La société civile courtisée…
La stratégie unilatérale et volontariste des entreprises a aussi une caractéristique qui est avancée comme une volonté d’objectivité, partant du principe que les syndicats, à eux seuls, ne peuvent représenter l’intérêt général et prendre en charge tous les éléments constituant la responsabilité sociale des entreprises (en fait, la société entière, suivant cette stratégie). Aussi convient-il de solliciter des partenaires variés, ayant des intérêts et même des expertises dans des domaines divers – développement, environnement, droits humains, défense des consommateurs – de groupes particuliers. Cette approche a compliqué la mise en œuvre de cette stratégie : floraison de codes de conduite, de chartes aux objectifs divers, avec des coalitions parfois hétéroclites d’acteurs et des méthodes de contrôle disparates. Les analyses de ces codes par le BIT témoignent de ce flou des objectifs et du contrôle, comme du choix des priorités (la liberté d’association venant souvent en dernier lieu).
De nombreuses ONG, surtout celles ayant l’habitude de travailler avec les syndicats dans des campagnes diverses, ont su résister et garder leur sens critique vis-à-vis des entreprises « sociales ». Par contre, beaucoup d’entre elles sont tombées dans le piège, soit de bonne foi : elles pouvaient s’engager et faire du bien (enfants travailleurs notamment) et surtout en avoir les moyens (les entreprises rémunérant les prestations de ces ONG). Il y a tout un enchaînement où des associations ou ONG respectables, sans véritable culture sociale (histoire et relations collectives actuelles) croient trouver des terrains et des moyens d’action nouveaux que ne pouvaient plus fournir les subventions publiques. Elles se trouvent aussi valorisées, en côtoyant grandes marques et grandes entreprises, et ont l’impression de décupler ainsi leurs activités.
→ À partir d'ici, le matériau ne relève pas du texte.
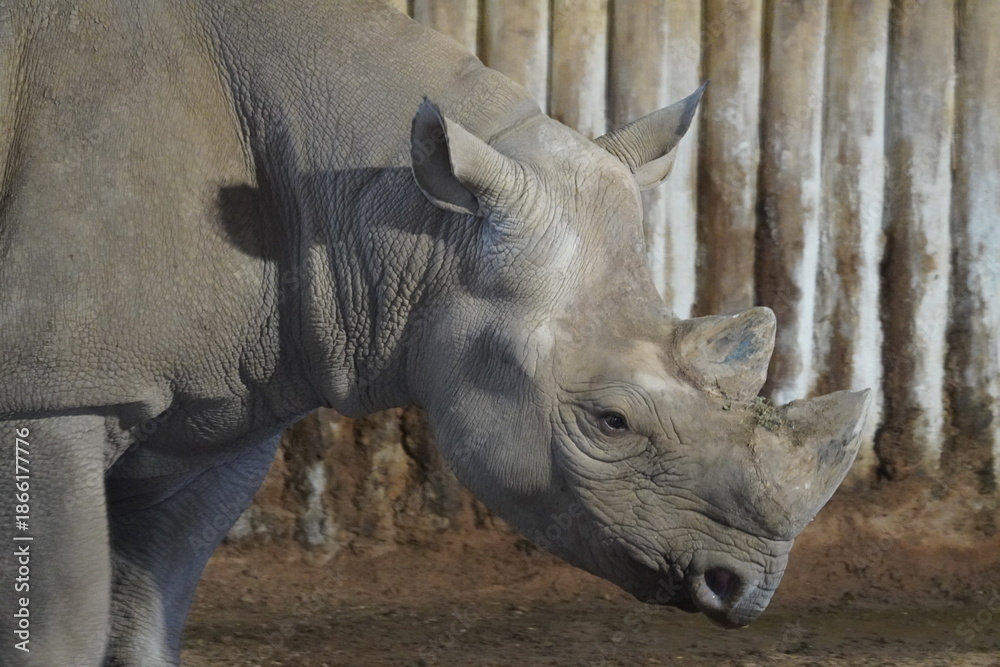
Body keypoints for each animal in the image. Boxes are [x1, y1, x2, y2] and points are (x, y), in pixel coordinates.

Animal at [0, 1, 870, 664]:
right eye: (611, 421)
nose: (746, 586)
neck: (404, 215)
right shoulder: (50, 394)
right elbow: (61, 626)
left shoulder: (223, 411)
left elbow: (148, 613)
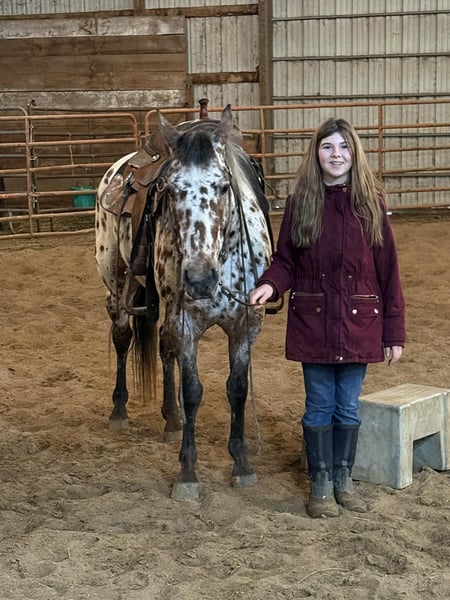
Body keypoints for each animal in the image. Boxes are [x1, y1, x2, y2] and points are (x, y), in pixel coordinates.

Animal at [95, 105, 273, 500]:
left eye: (224, 186)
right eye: (172, 190)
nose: (199, 278)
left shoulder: (246, 326)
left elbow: (237, 389)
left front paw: (242, 464)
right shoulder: (186, 323)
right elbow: (193, 391)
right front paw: (188, 473)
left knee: (164, 347)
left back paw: (172, 418)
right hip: (117, 282)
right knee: (122, 336)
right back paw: (119, 410)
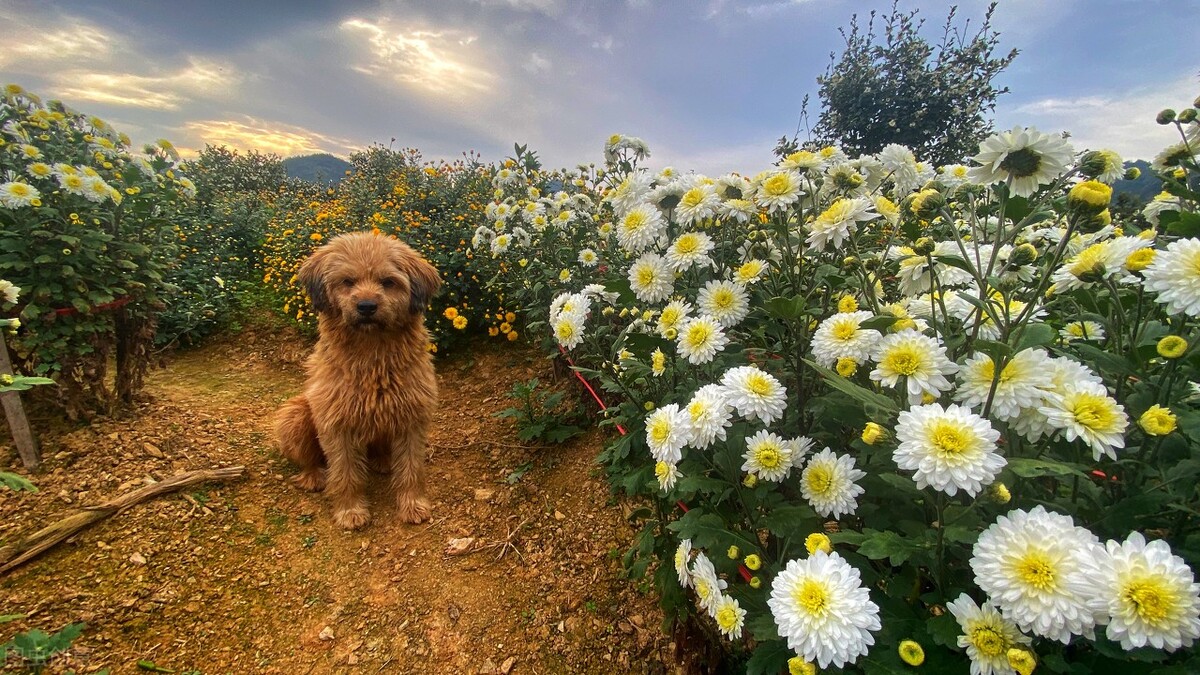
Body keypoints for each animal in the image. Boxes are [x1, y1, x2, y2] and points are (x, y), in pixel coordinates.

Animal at [272, 229, 441, 526]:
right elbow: (345, 473)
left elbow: (411, 469)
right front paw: (350, 510)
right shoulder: (336, 423)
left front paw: (412, 505)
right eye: (347, 281)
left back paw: (383, 461)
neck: (371, 353)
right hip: (295, 414)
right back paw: (313, 476)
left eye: (388, 282)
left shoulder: (412, 417)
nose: (366, 306)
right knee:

Certaines de ces organisations qui avaient défendu farouchement leur indépendance vis-à-vis des pouvoirs publics qui leur assuraient des subventions ne trouvent rien à redire par rapport au financement ou au sponsoring des grandes entreprises. Ces ONG sont persuadées de la bonne foi des entreprises et assurées qu’elles ne sont pas instrumentalisées. Ces évolutions sont-elles à porter au crédit de la progression dans les esprits de l’idéologie néolibérale (pouvoirs publics dévalorisés, acteurs du secteur privé valorisés) ?

Un combat syndical s’impose
Cette stratégie est donc un défi pour le mouvement syndical et la négociation collective. Les nouveaux partenaires sont nombreux car cela donne des possibilités de choix pour les uns et d’écarts pour les autres. Comme le faisait remarquer la CES (Confédération européenne des syndicats) dans une note consacrée à cette stratégie, il faut dénoncer d’abord trois illusions :
- l’illusion que les rapports de pouvoir n’existent plus et que l’on baigne dans un consensus sans intérêts divergents entre acteurs
- l’illusion que tous les partenaires de l’entreprise sont à égalité de savoir et de pouvoir : management, actionnaires, syndicats, consommateurs, ONG, pouvoirs publics. L’histoire sociale a largement témoigné du fait que le pouvoir ne se partage pas dans l’entreprise. Au moins sur l’essentiel. Ce sont les actionnaires et le management qui déterminent la politique, décident et ne partagent pas leurs décisions
- l’illusion que la méthode volontaire est la plus pertinente et la plus efficace, car basée sur la bonne volonté et le savoir des entreprises.
Face à la responsabilité sociale des entreprises, définie par la CSR, la situation européenne est la suivante : la grande majorité des syndicats est sans illusions. D’autant plus que les enseignements de l’histoire sociale et les pratiques actuelles plaident contre cette stratégie. Certains syndicats se croient suffisamment forts pour détourner ces stratégies ou utiliser ces nouveaux instruments, en faveur des travailleurs. Quelques syndicats rêvent d’une entente avec les employeurs, en oubliant qu’un des partenaires est le plus fort. Si les syndicats doivent dénoncer cette stratégie, s’y opposer, en dévoiler les véritables buts et motivations auprès des travailleurs et des ONG, il faut aussi qu’ils soient très présents dans ce combat avec des propositions.